Looking for some lunch or dinner inspiration? Northeastern’s Boston campus is home to seven culinary gardens, with 10 fresh herbs each. Here’s a helpful map to find them. And, for a little help finding the perfect pairings, Tom Barton, executive chef for Northeastern Dining, has some tips.
Tucked away among the 1,400 trees and shrubs on Northeastern University’s arboretum are an assortment of edible plants—basil, rosemary, oregano, and other fragrant herbs can be found in raised garden boxes across the Boston campus. On the map below, we’ll take you on a virtual tour of each of the locations.
The boxes, seven in all, contain 10 varieties of herbs that are ripe for the picking (or snipping, as it were): basil, calendula, chive, dill, nasturtium, oregano, parsley, rosemary, sage, and thyme.
“We wanted to make fresh herbs available to anyone who wanted them, whether for cooking or just for the aroma,” said Maria Cimilluca, vice president for facilities at Northeastern.
There’s certainly an appetite on campus.
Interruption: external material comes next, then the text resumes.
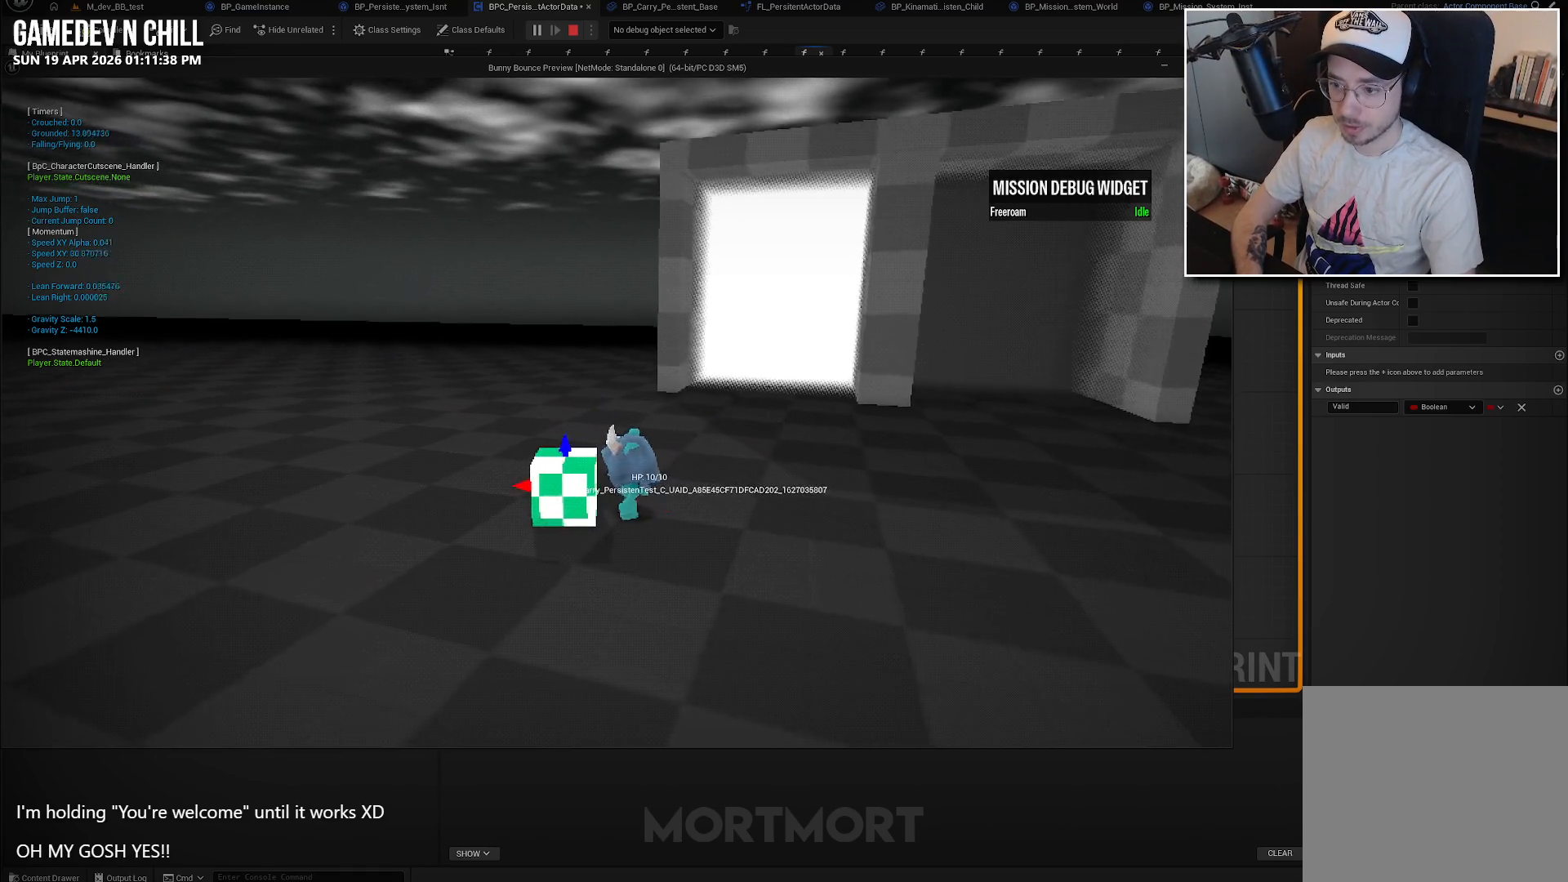
{"buttons": [], "left_stick": "center", "right_stick": "center", "events": [[150, "left_stick", "center"]]}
Some of the most popular herbs are basil and rosemary, said Stephen Schneider, director of horticulture and grounds. In fact, rosemary is so popular that Schneider and his crew created a separate planter just for the aromatic and woody herb.
Tom Barton, executive chef for Northeastern Dining, knows a thing or two about incorporating rosemary—and other herbs—into your culinary creations. He recommends using the needle-like leaves to take lamb or chicken dishes to the next level.
Schneider says the facilities team uses a kelp-based nutrition solution to feed the plants when they begin to flag, and rotate the garden boxes to ensure they’re getting equal use around campus.
The herb gardens are the first step in a larger plan to facilitate a sustainable, transparent food system on campus, Cimilluca and Schneider said. They’re exploring the use of plants for medicinal purposes, and have plans to install raised community garden beds. Construction of those beds is underway, but they’ll need a group of dedicated students to tend to them.
“This is a celebration of the campus as an arboretum—we don’t want just to limit it to trees and shrubs, but to push the boundaries for edible, plant-based materials on campus,” Cimilluca said.